Especialista discute história sociocultural da tuberculose e do tabagismo

Fernanda Marques


O historiador argentino Diego Armus foi o palestrante do dia 24/07 no Encontro às Quintas, evento promovido pela Casa de Oswaldo Cruz (COC) da Fiocruz. Doutor pela Universidade da Califórnia-Berkeley e professor de História da América Latina no Swarthmore College, nos Estados Unidos, Armus apresentou seu último livro, La Ciudad Impura, que trata da história da tuberculose em Buenos Aires entre 1870 e 1950. O palestrante também adiantou alguns aspectos de seu novo projeto: um livro sobre a história do hábito de fumar na capital argentina.


 Capa do livro <EM>La Ciudad Impura</EM>, de Diego Armus

Capa do livro La Ciudad Impura, de Diego Armus





Em La Ciudad Impura, a tuberculose é utilizada como pano de fundo para abordar a história sociocultural de Buenos Aires. “Os aspectos biomédicos, o Estado e as políticas fazem parte do livro, mas não são temas centrais. A ênfase está em situações socioculturais, ou seja, usei a tuberculose para discutir outros problemas”, afirmou Armus.



O historiador destaca que, no período estudado, os indivíduos com tuberculose que circulavam nos hospitais de Buenos Aires eram poucos se comparados ao total de pessoas doentes. Isso indica que havia trajetórias terapêuticas diferentes da medicina dita científica e institucionalizada. Muitos indivíduos recorriam às medicinas chamadas populares.



No entanto, Armus questiona os estereótipos que contrapõem as figuras do médico e do curandeiro. “Havia médicos que utilizavam os recursos da medicina popular, assim como havia curandeiros que utilizavam recursos da medicina diplomada”, explicou. Para ilustrar a aproximação entre essas duas figuras, o historiador mostrou antigos anúncios de medicamentos. “Eram tônicos polivalentes, vendidos sem receita e recomendados tanto por médicos quanto por curandeiros”. Essa aproximação ocorria, em certa medida, devido à incerteza biomédica, inclusive porque, no período estudado, não havia uma terapia eficaz disponível contra a tuberculose.



Outro questionamento feito por Armus diz respeito à imagem do sanatório e seu caráter disciplinar. “Era uma instituição que tinha, sim, um lado disciplinar, mas também era um lugar de transgressões, como demonstra o relacionamento entre um diretor e uma paciente”, contou.

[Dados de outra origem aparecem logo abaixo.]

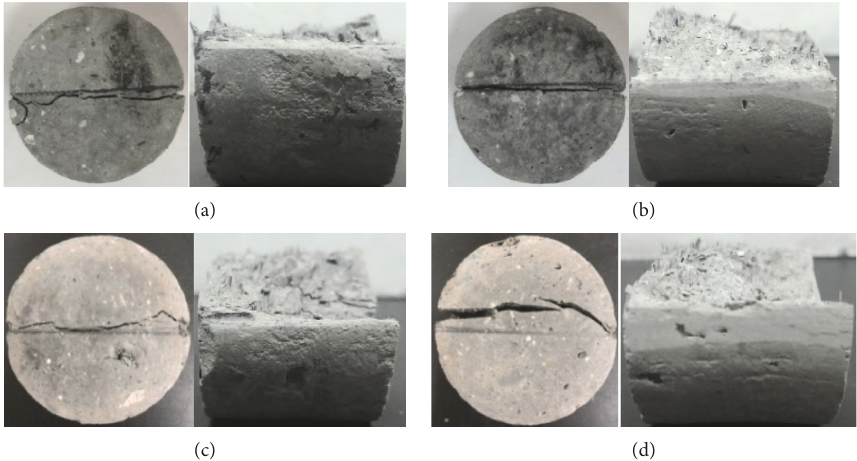
Figure 13: Failure modes under splitting tensile tests: (a) initial state; (b) 30 day; (c) 90 day; (d) 150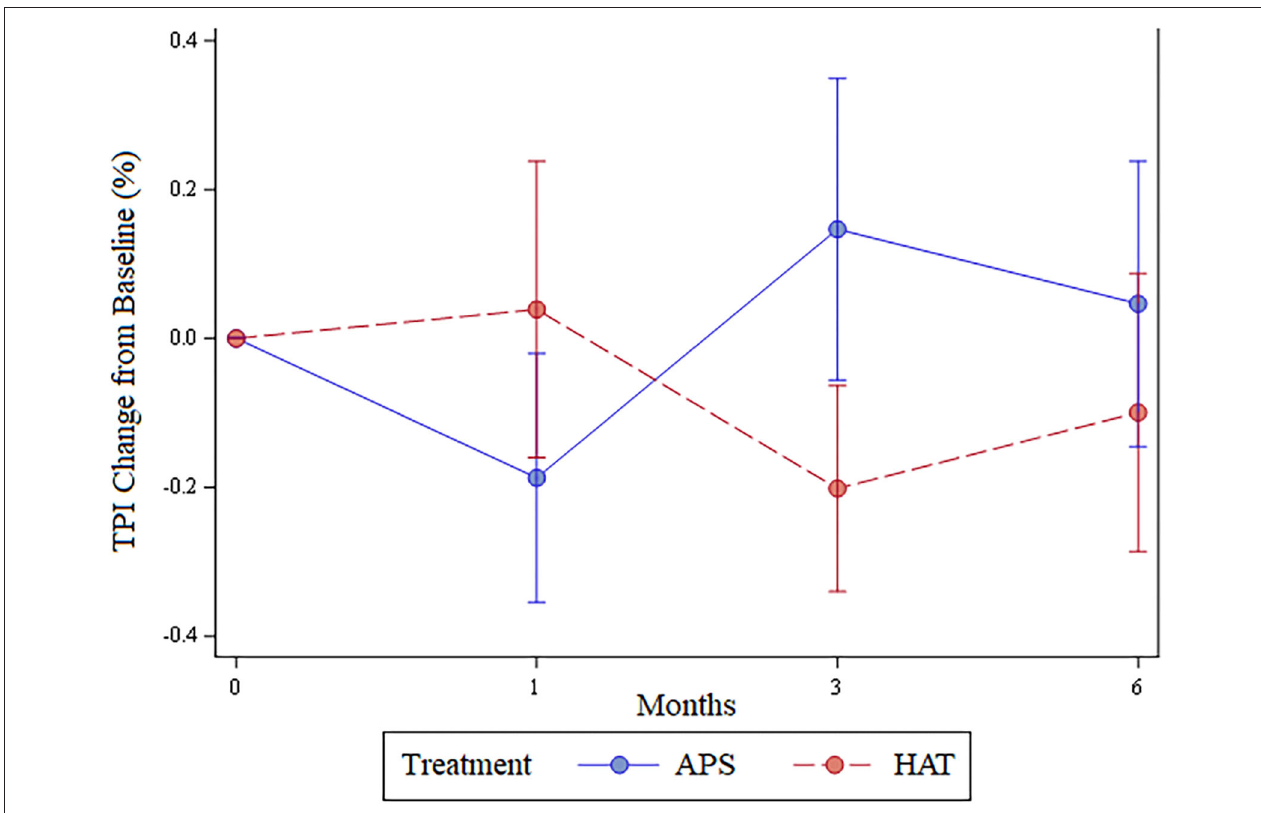
FIGURE 4 | Change in total pressure index (mean ± SE) from baseline over the 6-month study for APS and HAT treated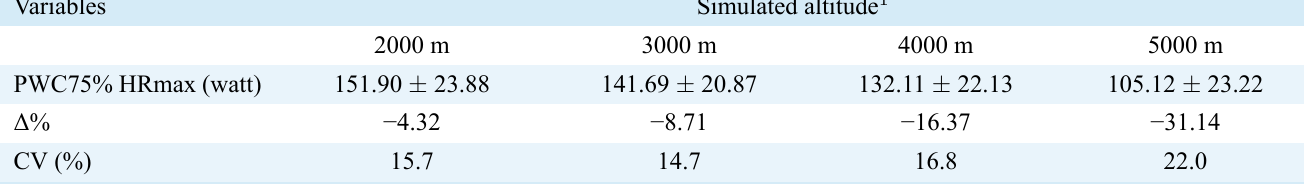
TABLE 6. Descriptive statistics of physical work capacity at 75% HRmax for each simulated altitude.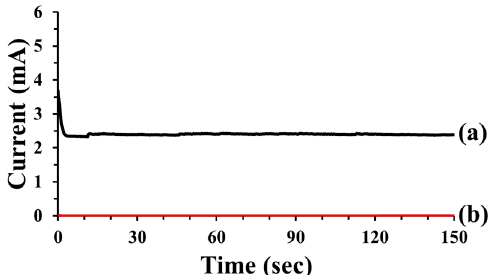
Figure 7. Current versus time for scratched control and self-healing coatings: ( a ) control coating; and ( b ) STP/DD-microcapsule-containing self-healing coating. After preparation of the coatings, scratching, healing and electrochemical tests were conducted at − 20 °C.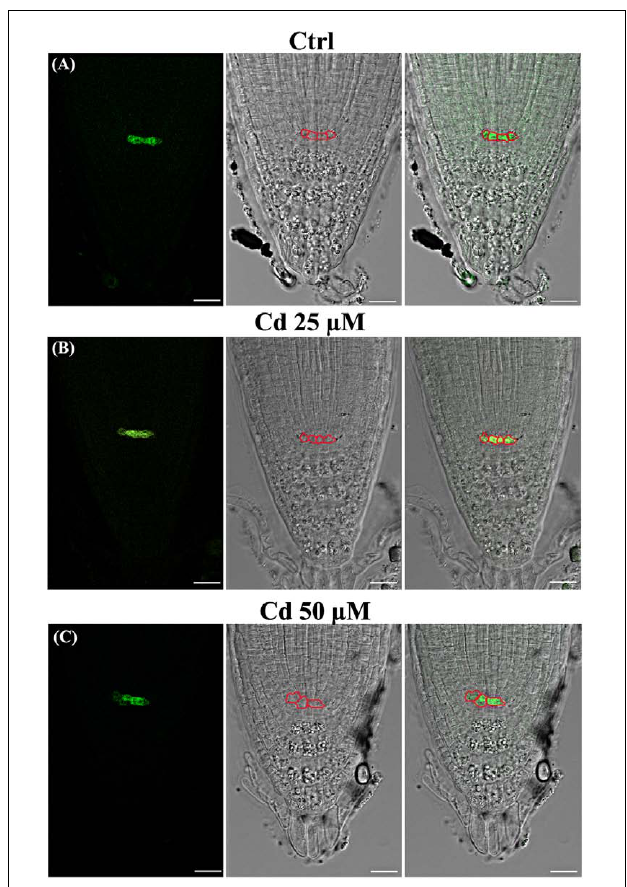
FIGURE 4 | Images of primary root tip in seedlings of A. thaliana pWOX5::GFP transgenic line germinated (A) on growth medium as control (Ctrl) and on medium added with (B) 25 and (C) 50 µ M Cd for 8 days after germination. From left to right: confocal laser image; transmission image; merged image. Boxed cells expressing GFP signal identify QC cells. Scale bars 23 µ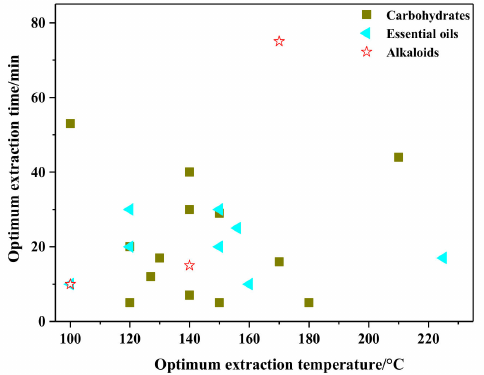
Figure 9. Optimum extraction conditions for carbohydrates, essential oils, and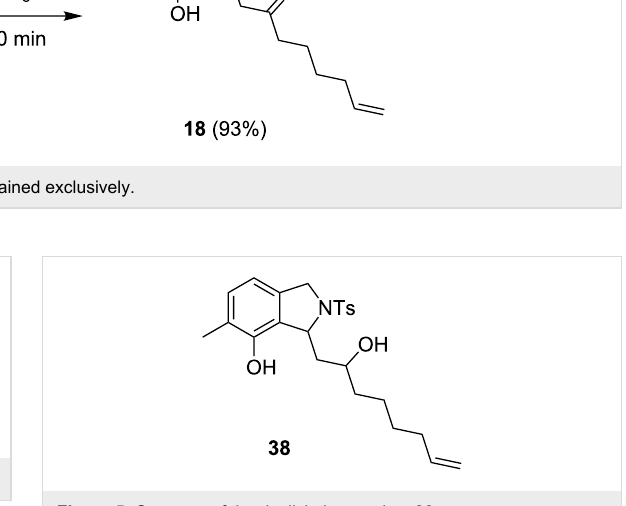
Figure 5: Structure of the desilylation product 38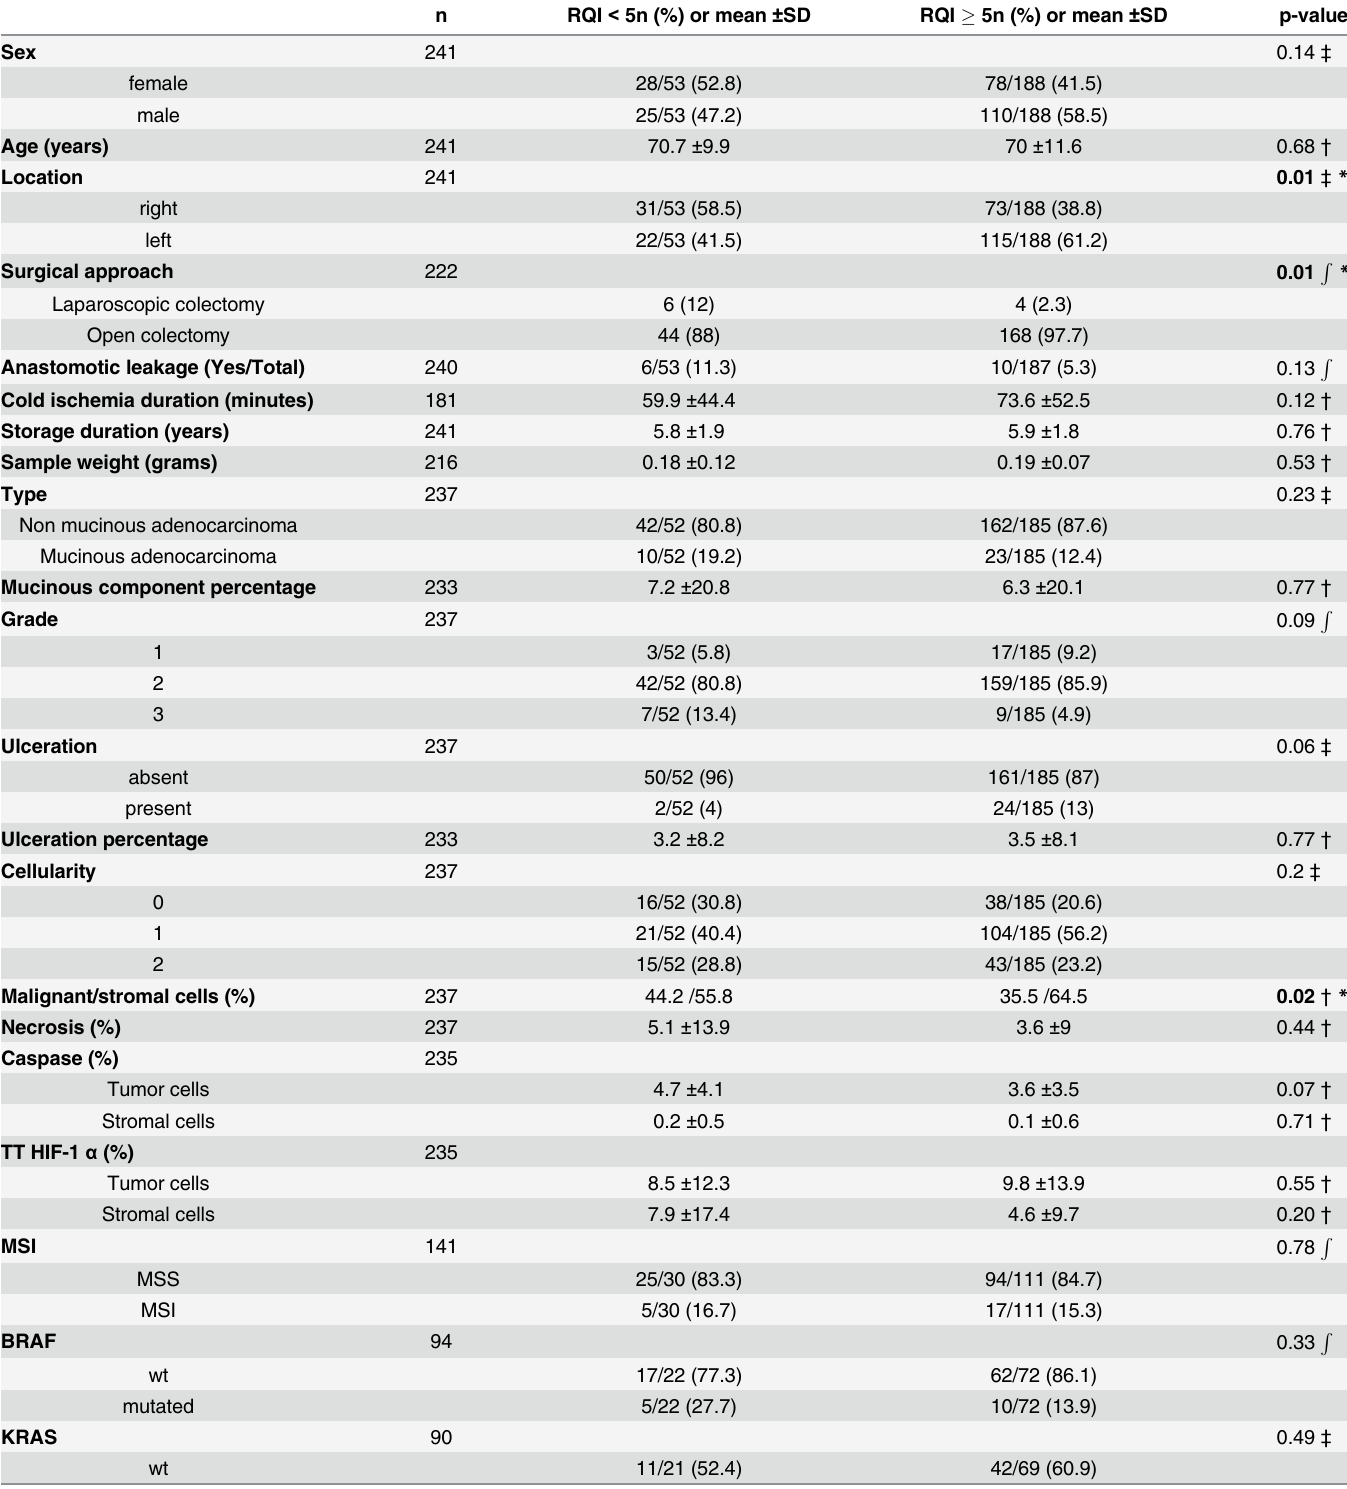
Table 3. Parameters associated with RNA quality in tumoral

Na primeira metade do século XX, a tuberculose também representou um problema relativo à imigração, na medida em que se buscava selecionar os imigrantes evitando aqueles povos com uma suposta predisposição à doença. Nesse contexto, os galegos – em geral, pobres – eram considerados um grupo nacional predisposto à tuberculose. “Fazia-se uma interpretação arbitrária da epidemiologia da tuberculose”, disse Armus.



Nem mesmo o espartilho escapou do olhar atento do autor ao contar a história da tuberculose em Buenos Aires. “Médicos da época diziam que o espartilho facilitava a tuberculose, mas as mulheres continuavam usando. Por quê? Guardadas as devidas proporções – afinal, estamos falando de uma sociedade patriarcal –, o espartilho era um símbolo de auto-afirmação da mulher, um recurso de sedução”, argumentou. Não era à toa que, em jornais e revistas da época, anúncios de espartilhos ficavam próximos aos anúncios de tabaco, estes associados aos homens viris. 



Quanto à história do hábito de fumar na capital argentina, ela também tem sido alvo de pesquisa de Armus e será tema de seu próximo livro. A obra, conforme o historiador adiantou, será composta por quatro partes. Na primeira, ele abordará o hábito em si, o que engloba os espaços de fumar, como os cafés e os cabarés; a oferta e a comercialização dos cigarros; e a introdução de produtos ingleses e norte-americanos.



A segunda parte mostrará os discursos que sustentaram o hábito de fumar, o que inclui letras de tango, a literatura e a propaganda. Já a terceira parte será dedicada aos discursos que condenavam o cigarro, como aqueles que, desde as primeiras décadas do século XX, associavam o tabagismo a doenças.



Por fim, a quarta parte apresentará as trajetórias de fumantes, desde aqueles que sempre fumaram muito, sem planos de parar, até aqueles que deixaram de fumar e se transformaram em ferrenhos militantes anti-tabaco. “O tabagismo sempre foi culturalmente aceito na Argentina. Isto só começou a mudar a partir da criação do conceito de fumante passivo”, balizou Armus.